Research
Neural surrogates & generative models for particle physics.
Simulation sits between theory and data. We use machine learning to
accelerate it in the forward direction, to invert it through
simulation-based inference, and to probe what the trained models
actually represent.
Generative models & fast simulation
Generating events from first principles is expensive. We develop neural
importance sampling and generative models that learn the structure of matrix
elements and phase space, producing fast, statistically reliable samplers that
plug into the standard simulation pipeline.

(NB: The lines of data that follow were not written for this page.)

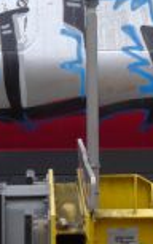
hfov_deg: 4.7
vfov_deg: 7.6
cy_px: 61
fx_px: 1843
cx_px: 222
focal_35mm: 277
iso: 400
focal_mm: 16
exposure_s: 1/50
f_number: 4.4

Neural surrogates & uncertainties
A neural prediction is only useful if its uncertainty is meaningful. We study
how to train surrogates and ML-based fits that are calibrated at the level of
the physical observables they feed into — a question that is central to
machine-learning determinations of parton distribution functions, where the
NNPDF approach treats uncertainty estimation as a first-class goal.
Inverse problems & simulation-based inference
Simulation also runs backwards: from data to the underlying physics. We work on
inverse problems such as unfolding, and on simulation-based (likelihood-free)
inference, where neural networks make parameter estimation possible even when
the likelihood cannot be written down explicitly.
Interpretability
Machine-learning models in high-energy physics are powerful but often opaque.
We work on making learned representations transparent — connecting what a
classifier, a tagger, or a parton-distribution fit encodes to known physical
observables, so that an ML result can be understood and trusted, not just used.
A thread through all of it: validity
Across these directions, one question recurs: when can a
machine-learning model in physics actually be trusted? We care about
methods that are not just accurate but calibrated, robust, and
interpretable. This cross-cutting interest connects our work to
community efforts on the validation and statistics of ML in
fundamental physics — including the
PhyStat series and
the VERaiPHY initiative on robust AI for physics.
Tools we build on & contribute to
The group is part of
MCnet, the international
Monte Carlo event generator network, through its Milan node.